▶ **Task prompt**:
Set out every line of the rows below as a Markdown table with two columns, Number and Line. Number the lines in order and leave out any blank lines.

▶ **Data supplied**:
+++++

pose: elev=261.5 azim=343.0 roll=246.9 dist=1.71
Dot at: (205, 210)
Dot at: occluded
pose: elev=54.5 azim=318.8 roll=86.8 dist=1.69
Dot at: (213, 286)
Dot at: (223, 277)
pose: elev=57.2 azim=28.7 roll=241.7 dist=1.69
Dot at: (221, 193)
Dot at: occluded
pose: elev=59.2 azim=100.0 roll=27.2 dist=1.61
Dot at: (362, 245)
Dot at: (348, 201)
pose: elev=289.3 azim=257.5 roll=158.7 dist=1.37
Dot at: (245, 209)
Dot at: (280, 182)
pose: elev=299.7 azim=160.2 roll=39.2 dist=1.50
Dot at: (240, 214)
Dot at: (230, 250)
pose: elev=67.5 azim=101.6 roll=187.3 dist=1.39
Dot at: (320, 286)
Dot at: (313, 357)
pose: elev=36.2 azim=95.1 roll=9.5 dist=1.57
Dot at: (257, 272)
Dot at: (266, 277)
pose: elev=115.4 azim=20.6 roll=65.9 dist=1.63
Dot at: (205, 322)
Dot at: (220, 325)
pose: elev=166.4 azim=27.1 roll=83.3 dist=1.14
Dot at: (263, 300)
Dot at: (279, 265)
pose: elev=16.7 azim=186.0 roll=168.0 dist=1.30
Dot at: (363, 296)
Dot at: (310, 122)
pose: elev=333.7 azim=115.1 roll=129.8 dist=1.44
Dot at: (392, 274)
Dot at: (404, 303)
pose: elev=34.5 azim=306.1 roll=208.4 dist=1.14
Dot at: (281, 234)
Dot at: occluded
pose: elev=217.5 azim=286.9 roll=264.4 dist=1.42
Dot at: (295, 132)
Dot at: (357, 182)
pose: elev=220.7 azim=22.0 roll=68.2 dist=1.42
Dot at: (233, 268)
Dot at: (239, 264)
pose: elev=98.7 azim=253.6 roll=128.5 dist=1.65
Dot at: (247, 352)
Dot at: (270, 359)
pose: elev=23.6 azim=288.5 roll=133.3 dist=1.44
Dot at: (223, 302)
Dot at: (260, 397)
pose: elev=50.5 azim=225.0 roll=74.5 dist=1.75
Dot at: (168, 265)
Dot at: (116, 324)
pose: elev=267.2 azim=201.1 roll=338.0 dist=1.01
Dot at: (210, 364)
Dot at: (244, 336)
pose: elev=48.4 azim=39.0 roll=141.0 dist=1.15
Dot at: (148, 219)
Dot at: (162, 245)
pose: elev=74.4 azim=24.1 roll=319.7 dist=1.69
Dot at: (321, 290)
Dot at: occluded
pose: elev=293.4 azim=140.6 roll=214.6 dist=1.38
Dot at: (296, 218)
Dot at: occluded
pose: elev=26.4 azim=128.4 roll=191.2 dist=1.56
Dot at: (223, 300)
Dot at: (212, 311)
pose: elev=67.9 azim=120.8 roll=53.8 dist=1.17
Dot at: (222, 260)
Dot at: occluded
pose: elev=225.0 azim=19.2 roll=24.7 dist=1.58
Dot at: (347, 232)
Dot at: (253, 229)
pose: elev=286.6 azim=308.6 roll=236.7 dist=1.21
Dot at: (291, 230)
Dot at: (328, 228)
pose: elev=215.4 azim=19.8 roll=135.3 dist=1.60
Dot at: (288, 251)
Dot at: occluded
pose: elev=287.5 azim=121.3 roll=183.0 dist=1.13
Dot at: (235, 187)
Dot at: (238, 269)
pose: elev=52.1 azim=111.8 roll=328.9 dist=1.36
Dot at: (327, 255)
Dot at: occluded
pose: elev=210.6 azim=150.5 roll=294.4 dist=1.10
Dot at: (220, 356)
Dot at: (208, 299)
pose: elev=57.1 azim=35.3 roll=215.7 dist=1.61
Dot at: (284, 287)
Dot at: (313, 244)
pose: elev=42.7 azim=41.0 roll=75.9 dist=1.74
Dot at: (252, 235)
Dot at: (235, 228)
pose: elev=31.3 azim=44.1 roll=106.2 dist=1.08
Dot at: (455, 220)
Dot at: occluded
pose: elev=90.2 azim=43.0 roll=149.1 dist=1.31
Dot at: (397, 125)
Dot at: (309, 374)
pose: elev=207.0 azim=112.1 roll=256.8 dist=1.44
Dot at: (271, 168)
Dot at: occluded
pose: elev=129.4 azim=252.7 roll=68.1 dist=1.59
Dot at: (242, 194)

+++++

▶ **Task response**:
| Number | Line |
|---|---|
| 1 | pose: elev=261.5 azim=343.0 roll=246.9 dist=1.71 |
| 2 | Dot at: (205, 210) |
| 3 | Dot at: occluded |
| 4 | pose: elev=54.5 azim=318.8 roll=86.8 dist=1.69 |
| 5 | Dot at: (213, 286) |
| 6 | Dot at: (223, 277) |
| 7 | pose: elev=57.2 azim=28.7 roll=241.7 dist=1.69 |
| 8 | Dot at: (221, 193) |
| 9 | Dot at: occluded |
| 10 | pose: elev=59.2 azim=100.0 roll=27.2 dist=1.61 |
| 11 | Dot at: (362, 245) |
| 12 | Dot at: (348, 201) |
| 13 | pose: elev=289.3 azim=257.5 roll=158.7 dist=1.37 |
| 14 | Dot at: (245, 209) |
| 15 | Dot at: (280, 182) |
| 16 | pose: elev=299.7 azim=160.2 roll=39.2 dist=1.50 |
| 17 | Dot at: (240, 214) |
| 18 | Dot at: (230, 250) |
| 19 | pose: elev=67.5 azim=101.6 roll=187.3 dist=1.39 |
| 20 | Dot at: (320, 286) |
| 21 | Dot at: (313, 357) |
| 22 | pose: elev=36.2 azim=95.1 roll=9.5 dist=1.57 |
| 23 | Dot at: (257, 272) |
| 24 | Dot at: (266, 277) |
| 25 | pose: elev=115.4 azim=20.6 roll=65.9 dist=1.63 |
| 26 | Dot at: (205, 322) |
| 27 | Dot at: (220, 325) |
| 28 | pose: elev=166.4 azim=27.1 roll=83.3 dist=1.14 |
| 29 | Dot at: (263, 300) |
| 30 | Dot at: (279, 265) |
| 31 | pose: elev=16.7 azim=186.0 roll=168.0 dist=1.30 |
| 32 | Dot at: (363, 296) |
| 33 | Dot at: (310, 122) |
| 34 | pose: elev=333.7 azim=115.1 roll=129.8 dist=1.44 |
| 35 | Dot at: (392, 274) |
| 36 | Dot at: (404, 303) |
| 37 | pose: elev=34.5 azim=306.1 roll=208.4 dist=1.14 |
| 38 | Dot at: (281, 234) |
| 39 | Dot at: occluded |
| 40 | pose: elev=217.5 azim=286.9 roll=264.4 dist=1.42 |
| 41 | Dot at: (295, 132) |
| 42 | Dot at: (357, 182) |
| 43 | pose: elev=220.7 azim=22.0 roll=68.2 dist=1.42 |
| 44 | Dot at: (233, 268) |
| 45 | Dot at: (239, 264) |
| 46 | pose: elev=98.7 azim=253.6 roll=128.5 dist=1.65 |
| 47 | Dot at: (247, 352) |
| 48 | Dot at: (270, 359) |
| 49 | pose: elev=23.6 azim=288.5 roll=133.3 dist=1.44 |
| 50 | Dot at: (223, 302) |
| 51 | Dot at: (260, 397) |
| 52 | pose: elev=50.5 azim=225.0 roll=74.5 dist=1.75 |
| 53 | Dot at: (168, 265) |
| 54 | Dot at: (116, 324) |
| 55 | pose: elev=267.2 azim=201.1 roll=338.0 dist=1.01 |
| 56 | Dot at: (210, 364) |
| 57 | Dot at: (244, 336) |
| 58 | pose: elev=48.4 azim=39.0 roll=141.0 dist=1.15 |
| 59 | Dot at: (148, 219) |
| 60 | Dot at: (162, 245) |
| 61 | pose: elev=74.4 azim=24.1 roll=319.7 dist=1.69 |
| 62 | Dot at: (321, 290) |
| 63 | Dot at: occluded |
| 64 | pose: elev=293.4 azim=140.6 roll=214.6 dist=1.38 |
| 65 | Dot at: (296, 218) |
| 66 | Dot at: occluded |
| 67 | pose: elev=26.4 azim=128.4 roll=191.2 dist=1.56 |
| 68 | Dot at: (223, 300) |
| 69 | Dot at: (212, 311) |
| 70 | pose: elev=67.9 azim=120.8 roll=53.8 dist=1.17 |
| 71 | Dot at: (222, 260) |
| 72 | Dot at: occluded |
| 73 | pose: elev=225.0 azim=19.2 roll=24.7 dist=1.58 |
| 74 | Dot at: (347, 232) |
| 75 | Dot at: (253, 229) |
| 76 | pose: elev=286.6 azim=308.6 roll=236.7 dist=1.21 |
| 77 | Dot at: (291, 230) |
| 78 | Dot at: (328, 228) |
| 79 | pose: elev=215.4 azim=19.8 roll=135.3 dist=1.60 |
| 80 | Dot at: (288, 251) |
| 81 | Dot at: occluded |
| 82 | pose: elev=287.5 azim=121.3 roll=183.0 dist=1.13 |
| 83 | Dot at: (235, 187) |
| 84 | Dot at: (238, 269) |
| 85 | pose: elev=52.1 azim=111.8 roll=328.9 dist=1.36 |
| 86 | Dot at: (327, 255) |
| 87 | Dot at: occluded |
| 88 | pose: elev=210.6 azim=150.5 roll=294.4 dist=1.10 |
| 89 | Dot at: (220, 356) |
| 90 | Dot at: (208, 299) |
| 91 | pose: elev=57.1 azim=35.3 roll=215.7 dist=1.61 |
| 92 | Dot at: (284, 287) |
| 93 | Dot at: (313, 244) |
| 94 | pose: elev=42.7 azim=41.0 roll=75.9 dist=1.74 |
| 95 | Dot at: (252, 235) |
| 96 | Dot at: (235, 228) |
| 97 | pose: elev=31.3 azim=44.1 roll=106.2 dist=1.08 |
| 98 | Dot at: (455, 220) |
| 99 | Dot at: occluded |
| 100 | pose: elev=90.2 azim=43.0 roll=149.1 dist=1.31 |
| 101 | Dot at: (397, 125) |
| 102 | Dot at: (309, 374) |
| 103 | pose: elev=207.0 azim=112.1 roll=256.8 dist=1.44 |
| 104 | Dot at: (271, 168) |
| 105 | Dot at: occluded |
| 106 | pose: elev=129.4 azim=252.7 roll=68.1 dist=1.59 |
| 107 | Dot at: (242, 194) |